Snails are common and unusual. Common, because we all recognize snails when we see them, and unusual, because, in spite of their familiarity, most people know little about them. Snails are ancient creatures. As a group, they’ve been so successful that very few habitats, on land, in water, or near it, lack snails.

Snail design is basic: a large muscular body, or foot, with attachments. Everything is connected to the foot. The head and antennae are in front, the tail is out behind, and the shell is on top. The shell has a good deal to do with the success of snails. Snails retract the muscular foot, along with all the other essential body parts, into the shell for protection. Their shells give them cover against environmental extremes like heat and dryness, or from predators.

A snail moves slowly and won’t outrun a bird or shrew or hungry ground beetle.

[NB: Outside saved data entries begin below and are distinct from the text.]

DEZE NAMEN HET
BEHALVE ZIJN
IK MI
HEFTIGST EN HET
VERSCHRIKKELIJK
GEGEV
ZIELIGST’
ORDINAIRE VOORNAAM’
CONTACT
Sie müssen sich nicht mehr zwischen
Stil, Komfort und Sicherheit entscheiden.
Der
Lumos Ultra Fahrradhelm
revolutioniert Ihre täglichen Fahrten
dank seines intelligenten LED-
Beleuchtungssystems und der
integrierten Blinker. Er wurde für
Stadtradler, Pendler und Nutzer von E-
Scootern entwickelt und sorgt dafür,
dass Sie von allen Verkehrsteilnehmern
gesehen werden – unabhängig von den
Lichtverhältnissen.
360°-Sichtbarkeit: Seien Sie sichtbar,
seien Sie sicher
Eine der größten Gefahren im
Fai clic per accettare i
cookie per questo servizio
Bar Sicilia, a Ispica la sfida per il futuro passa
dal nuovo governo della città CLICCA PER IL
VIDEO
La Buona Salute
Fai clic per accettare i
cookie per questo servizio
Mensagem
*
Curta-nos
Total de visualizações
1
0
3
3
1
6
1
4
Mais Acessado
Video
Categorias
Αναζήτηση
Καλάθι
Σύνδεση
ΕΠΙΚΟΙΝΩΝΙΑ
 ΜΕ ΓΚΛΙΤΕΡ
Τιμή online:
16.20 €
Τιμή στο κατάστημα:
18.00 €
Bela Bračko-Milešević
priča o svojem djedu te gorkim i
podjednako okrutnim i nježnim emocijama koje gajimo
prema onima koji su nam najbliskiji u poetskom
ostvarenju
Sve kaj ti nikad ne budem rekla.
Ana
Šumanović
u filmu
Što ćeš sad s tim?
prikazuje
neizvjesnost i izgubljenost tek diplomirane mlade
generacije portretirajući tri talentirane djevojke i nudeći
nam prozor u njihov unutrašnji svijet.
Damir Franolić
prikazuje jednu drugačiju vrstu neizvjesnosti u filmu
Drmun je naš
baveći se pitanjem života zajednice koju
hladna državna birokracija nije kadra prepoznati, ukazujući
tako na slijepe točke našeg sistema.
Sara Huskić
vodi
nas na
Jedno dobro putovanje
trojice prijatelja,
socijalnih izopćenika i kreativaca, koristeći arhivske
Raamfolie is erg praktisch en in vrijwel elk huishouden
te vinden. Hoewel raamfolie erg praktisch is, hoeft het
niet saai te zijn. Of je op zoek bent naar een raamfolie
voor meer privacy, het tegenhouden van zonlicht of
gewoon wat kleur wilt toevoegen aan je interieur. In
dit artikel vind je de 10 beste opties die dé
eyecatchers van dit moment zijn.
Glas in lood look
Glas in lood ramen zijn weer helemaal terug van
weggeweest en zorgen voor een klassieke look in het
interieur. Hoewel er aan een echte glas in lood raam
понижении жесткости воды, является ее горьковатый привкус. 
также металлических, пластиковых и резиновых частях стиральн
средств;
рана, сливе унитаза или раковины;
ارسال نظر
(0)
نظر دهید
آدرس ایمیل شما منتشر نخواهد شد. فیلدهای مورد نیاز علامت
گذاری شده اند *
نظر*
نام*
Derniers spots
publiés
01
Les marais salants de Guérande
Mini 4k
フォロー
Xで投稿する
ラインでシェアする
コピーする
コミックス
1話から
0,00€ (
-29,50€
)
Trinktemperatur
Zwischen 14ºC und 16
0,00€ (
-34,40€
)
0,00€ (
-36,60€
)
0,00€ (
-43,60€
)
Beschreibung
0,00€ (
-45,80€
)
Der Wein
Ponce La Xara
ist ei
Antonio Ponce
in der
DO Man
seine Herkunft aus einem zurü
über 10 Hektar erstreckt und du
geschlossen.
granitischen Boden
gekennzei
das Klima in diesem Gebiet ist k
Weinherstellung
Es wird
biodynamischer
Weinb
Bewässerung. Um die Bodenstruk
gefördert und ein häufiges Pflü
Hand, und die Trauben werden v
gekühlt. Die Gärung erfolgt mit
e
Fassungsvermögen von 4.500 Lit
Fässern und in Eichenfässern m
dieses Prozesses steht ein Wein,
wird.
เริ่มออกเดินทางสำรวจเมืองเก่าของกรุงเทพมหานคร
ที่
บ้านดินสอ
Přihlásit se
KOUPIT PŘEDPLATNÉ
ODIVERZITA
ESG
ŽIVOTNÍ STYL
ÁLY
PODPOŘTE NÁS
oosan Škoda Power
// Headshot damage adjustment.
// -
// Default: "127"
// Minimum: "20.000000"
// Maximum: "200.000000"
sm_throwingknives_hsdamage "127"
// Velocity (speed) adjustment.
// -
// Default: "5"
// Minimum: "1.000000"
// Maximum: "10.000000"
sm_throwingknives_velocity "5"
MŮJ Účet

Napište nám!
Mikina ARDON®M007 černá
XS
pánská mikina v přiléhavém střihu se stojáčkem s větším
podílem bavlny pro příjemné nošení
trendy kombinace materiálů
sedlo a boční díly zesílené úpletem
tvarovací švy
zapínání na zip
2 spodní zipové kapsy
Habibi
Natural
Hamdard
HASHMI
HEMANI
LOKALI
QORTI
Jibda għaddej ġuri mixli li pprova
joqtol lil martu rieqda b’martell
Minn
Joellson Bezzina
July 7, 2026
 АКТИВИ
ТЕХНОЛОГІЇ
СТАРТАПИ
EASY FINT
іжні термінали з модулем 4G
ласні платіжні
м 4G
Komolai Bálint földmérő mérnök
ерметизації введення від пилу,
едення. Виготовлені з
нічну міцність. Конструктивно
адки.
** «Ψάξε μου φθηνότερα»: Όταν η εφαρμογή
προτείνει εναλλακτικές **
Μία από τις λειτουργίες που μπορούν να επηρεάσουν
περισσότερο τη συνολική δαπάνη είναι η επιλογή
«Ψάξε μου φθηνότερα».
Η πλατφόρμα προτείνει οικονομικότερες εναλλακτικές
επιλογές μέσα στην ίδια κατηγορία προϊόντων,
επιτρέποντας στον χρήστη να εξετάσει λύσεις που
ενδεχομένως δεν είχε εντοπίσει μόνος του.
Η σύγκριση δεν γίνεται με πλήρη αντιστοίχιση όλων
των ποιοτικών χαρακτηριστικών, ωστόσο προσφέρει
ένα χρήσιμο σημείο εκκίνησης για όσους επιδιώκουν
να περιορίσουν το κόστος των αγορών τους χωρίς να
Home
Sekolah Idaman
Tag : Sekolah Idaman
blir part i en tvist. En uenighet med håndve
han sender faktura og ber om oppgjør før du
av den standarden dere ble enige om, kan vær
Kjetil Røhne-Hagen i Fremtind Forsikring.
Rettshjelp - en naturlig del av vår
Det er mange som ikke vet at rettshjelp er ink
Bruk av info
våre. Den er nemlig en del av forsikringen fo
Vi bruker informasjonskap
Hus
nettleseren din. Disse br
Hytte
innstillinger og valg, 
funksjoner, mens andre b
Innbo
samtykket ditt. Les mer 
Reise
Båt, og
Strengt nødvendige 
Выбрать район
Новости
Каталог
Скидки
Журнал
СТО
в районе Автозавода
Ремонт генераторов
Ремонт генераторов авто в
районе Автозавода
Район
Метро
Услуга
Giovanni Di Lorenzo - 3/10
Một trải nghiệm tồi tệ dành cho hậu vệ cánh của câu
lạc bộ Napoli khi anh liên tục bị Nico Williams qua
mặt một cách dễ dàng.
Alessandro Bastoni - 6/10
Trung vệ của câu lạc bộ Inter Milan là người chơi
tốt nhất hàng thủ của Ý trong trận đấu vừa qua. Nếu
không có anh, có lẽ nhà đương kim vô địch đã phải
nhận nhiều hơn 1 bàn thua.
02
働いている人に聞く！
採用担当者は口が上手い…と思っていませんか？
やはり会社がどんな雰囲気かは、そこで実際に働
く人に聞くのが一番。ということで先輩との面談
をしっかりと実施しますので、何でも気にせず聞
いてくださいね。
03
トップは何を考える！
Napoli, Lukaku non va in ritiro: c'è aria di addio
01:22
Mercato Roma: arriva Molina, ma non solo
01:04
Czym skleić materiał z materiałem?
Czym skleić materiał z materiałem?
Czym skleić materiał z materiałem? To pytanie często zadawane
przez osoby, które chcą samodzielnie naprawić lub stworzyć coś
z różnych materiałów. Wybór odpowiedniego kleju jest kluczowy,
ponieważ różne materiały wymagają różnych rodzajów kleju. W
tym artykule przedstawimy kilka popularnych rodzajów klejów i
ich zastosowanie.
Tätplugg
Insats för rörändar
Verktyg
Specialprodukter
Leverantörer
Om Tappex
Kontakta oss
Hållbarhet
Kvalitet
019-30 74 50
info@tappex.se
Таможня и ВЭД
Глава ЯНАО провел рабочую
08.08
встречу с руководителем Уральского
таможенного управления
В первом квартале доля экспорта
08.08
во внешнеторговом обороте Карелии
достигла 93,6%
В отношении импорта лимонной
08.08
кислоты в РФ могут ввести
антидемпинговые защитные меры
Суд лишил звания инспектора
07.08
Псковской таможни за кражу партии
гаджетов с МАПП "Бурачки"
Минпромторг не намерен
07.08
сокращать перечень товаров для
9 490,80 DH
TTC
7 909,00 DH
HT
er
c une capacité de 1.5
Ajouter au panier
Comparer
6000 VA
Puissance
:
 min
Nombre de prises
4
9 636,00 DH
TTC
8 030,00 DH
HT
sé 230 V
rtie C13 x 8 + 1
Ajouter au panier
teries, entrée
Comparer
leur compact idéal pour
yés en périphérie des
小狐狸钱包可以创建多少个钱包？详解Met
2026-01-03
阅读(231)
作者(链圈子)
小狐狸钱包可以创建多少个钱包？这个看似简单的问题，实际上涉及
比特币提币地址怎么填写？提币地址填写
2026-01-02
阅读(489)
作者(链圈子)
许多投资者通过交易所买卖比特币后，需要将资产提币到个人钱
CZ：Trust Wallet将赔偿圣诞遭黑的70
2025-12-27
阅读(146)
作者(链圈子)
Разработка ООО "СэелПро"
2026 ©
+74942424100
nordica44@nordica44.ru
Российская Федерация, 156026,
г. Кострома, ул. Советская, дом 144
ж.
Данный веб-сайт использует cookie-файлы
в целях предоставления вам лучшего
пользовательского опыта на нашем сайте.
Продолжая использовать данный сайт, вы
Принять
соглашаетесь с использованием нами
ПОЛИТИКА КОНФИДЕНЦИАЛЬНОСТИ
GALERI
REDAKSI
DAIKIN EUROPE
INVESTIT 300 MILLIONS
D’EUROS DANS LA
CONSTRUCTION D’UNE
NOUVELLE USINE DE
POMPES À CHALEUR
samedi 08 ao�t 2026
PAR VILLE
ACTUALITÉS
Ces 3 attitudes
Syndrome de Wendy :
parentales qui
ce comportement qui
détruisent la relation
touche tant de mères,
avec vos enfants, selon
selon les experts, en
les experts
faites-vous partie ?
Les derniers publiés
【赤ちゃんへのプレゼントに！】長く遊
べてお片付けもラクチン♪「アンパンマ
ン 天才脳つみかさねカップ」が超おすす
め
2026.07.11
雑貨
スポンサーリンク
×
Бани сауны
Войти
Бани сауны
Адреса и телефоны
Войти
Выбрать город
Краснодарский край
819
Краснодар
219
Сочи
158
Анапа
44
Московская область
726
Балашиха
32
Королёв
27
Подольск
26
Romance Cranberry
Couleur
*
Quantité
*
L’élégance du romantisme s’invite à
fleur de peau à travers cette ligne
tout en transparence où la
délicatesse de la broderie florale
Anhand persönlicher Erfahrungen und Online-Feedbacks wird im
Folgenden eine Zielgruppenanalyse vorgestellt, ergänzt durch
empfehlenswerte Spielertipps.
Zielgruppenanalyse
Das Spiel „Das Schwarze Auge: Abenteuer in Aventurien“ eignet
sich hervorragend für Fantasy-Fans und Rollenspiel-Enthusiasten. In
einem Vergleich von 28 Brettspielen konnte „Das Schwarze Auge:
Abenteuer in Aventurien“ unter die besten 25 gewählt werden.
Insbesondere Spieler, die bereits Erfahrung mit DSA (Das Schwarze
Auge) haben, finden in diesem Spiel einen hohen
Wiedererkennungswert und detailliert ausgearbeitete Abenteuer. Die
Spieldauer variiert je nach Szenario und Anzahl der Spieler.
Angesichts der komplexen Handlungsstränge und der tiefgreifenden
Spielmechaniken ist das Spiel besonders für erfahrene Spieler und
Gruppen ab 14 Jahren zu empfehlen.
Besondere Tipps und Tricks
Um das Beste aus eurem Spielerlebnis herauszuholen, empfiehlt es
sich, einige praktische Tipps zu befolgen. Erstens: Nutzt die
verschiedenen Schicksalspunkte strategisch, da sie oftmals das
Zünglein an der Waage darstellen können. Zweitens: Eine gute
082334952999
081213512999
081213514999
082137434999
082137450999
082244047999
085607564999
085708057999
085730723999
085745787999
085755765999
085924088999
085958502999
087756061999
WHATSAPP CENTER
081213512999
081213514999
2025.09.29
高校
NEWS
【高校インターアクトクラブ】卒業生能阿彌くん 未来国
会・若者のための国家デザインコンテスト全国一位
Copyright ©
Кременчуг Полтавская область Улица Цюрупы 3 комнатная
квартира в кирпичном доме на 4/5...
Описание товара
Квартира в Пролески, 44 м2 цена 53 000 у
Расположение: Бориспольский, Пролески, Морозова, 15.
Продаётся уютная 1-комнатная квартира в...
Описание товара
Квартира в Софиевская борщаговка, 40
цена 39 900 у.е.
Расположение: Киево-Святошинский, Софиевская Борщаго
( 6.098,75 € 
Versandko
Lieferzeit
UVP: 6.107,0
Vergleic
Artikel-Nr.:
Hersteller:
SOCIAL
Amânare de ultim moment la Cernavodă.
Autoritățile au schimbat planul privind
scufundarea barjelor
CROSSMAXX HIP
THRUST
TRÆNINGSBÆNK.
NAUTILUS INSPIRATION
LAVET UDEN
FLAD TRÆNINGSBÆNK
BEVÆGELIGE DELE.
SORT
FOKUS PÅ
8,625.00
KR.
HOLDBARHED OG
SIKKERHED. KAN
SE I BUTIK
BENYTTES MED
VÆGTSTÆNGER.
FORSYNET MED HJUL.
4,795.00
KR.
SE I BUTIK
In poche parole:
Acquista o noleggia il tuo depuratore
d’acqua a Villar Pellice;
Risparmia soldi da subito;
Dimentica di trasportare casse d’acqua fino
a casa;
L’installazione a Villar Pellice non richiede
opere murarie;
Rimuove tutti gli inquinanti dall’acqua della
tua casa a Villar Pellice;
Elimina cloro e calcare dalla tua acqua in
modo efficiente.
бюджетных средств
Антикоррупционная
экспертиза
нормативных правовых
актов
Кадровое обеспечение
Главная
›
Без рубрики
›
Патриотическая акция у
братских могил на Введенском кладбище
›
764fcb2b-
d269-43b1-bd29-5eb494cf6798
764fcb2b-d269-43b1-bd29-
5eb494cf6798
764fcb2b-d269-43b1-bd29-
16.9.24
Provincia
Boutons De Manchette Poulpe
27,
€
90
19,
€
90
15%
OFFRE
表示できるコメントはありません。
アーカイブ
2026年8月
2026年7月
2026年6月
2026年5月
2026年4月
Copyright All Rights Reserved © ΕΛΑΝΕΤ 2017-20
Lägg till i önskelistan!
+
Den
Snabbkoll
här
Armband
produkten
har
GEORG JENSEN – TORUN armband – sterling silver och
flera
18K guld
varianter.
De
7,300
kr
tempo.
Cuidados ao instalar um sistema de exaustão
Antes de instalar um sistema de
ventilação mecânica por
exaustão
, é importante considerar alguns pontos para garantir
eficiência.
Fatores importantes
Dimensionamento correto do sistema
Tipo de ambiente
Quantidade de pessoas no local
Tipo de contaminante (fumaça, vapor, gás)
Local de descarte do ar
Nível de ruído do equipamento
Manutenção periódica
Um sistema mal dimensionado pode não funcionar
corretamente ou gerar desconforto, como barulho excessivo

But it can hide in its shell and make its soft, fleshy body as unavailable as possible.

Material Sourced from former MDC naturalist, Dennis Figg.

Snail Mail

  • Most freshwater snails graze on plant material, or sometimes, scavenge on dead animals.
  • It is common to see gilled pond snails gliding about on submerged rocks; each one is scraping algae from the surface using a minute mouthpart called a radula, often described as a “rasping tongue.”
  • If you collect pond water in a jar and place pond snails into it, you will soon be able to see these mouthparts as the snails attempt to forage on the glass.
  • Aquatic snails play an intermediate role in aquatic food chains, eating plants and then becoming food for something larger. Several types of fishes have specialized throat teeth for cracking snail shells. Some birds and other animals eat snails, too.